Book: Aftermath: The Remnants of War

Author: Donovan Webster

 

It's not just about landmines - any kind of unexploded shell that ends up in the ground is potentially a bomb. Even after decades underground.

 

It's every bit as fascinating as I remembered, and written in magazine style - which means very much as a narration about a series of interviews with bomb removal team members, with lots of history tossed in. The book itself is about more than just France - it's about how leftover explosives happen in every war, and then that country has to figure out ways to safely find and dispose of the stuff. I'm still on the chapter in France though.

 

I should add two things here:

 

1) I'm not usually fascinated by war history alone - there has to be a social or human element in it. I do not enjoy simple tales of battlefield strategy and I need more details than just what the officers were up to.

 

2) I think the majority of Americans are utterly clueless as to what so many other countries have suffered by having wars fought on their lands. The last war that really impacted the lands and cities of our country was the Civil War, and that didn't have the lasting devastation that something like WWI continues to have. Every year so many French folk die or are injured because they accidentally find a bomb while farming, gardening, hiking, taking a boat ride, etc. etc. etc. There are still areas off limits because the years of shelling has made the land too dangerous. Just from the first two world wars. And the poison gas in the shells from WWI can still kill you.

 

Americans really could use some thankfulness about things like this. (As it is we don't think much about the chunks of our own land that we've made toxic ourselves via ordnance testing - and that's not just counting nuclear.)

 

Anyway, having said that - here are some quotes that give you examples of what I'm finding interesting. If you enjoy "spend some time with an expert going about his job" type articles, then the chapter on France demolitions experts is something you'd enjoy. Not to mention facts I'd not known or considered about changing war tactics.

 

3% in, a section explaining how Nobel's inventions changed architecture, building, and (in so many ways no one foresaw) warfare:

...Nobel's smokeless powder not only had artillery shells and bullets traveling farther when shot, it had a simultaneous effect on battlefield dress as well. Coming from an age when thick clouds of cannon and rifle smoke obscured vision, soldier's uniforms had been designed for visibility. They were red or bright blue - often with white diagonal accents and brass buttons - to be better seen on cloud-draped battlefields. With smokeless powder, the opposition was suddenly visible across a battlefield's reach, making whole armies easy targets for the more efficient weapons, inspiring the drab greens and browns of today's military dress.

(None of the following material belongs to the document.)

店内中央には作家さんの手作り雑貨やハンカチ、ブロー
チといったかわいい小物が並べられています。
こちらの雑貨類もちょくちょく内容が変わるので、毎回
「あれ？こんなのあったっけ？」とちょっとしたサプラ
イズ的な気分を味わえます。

5% in, the author is with a team of men whose job it is to find and collect the bombs/shells and take them away to safely dispose of them.

 ...Belot is six feet tall and sturdy, with big hands and feet. He is forty-six years old, which makes him the oldest demineur in this squad by fifteen years. He has a large, expressive face and a crew cut. He laughs a lot, and his professional title - with protestations - is Chief of Deminers; Metz Division, France. ...Beyond question, though, he is special. In a young man's job - an occupation where one-fifth of the workers are killed or injured in explosions every year - Belot has survived more than two decades.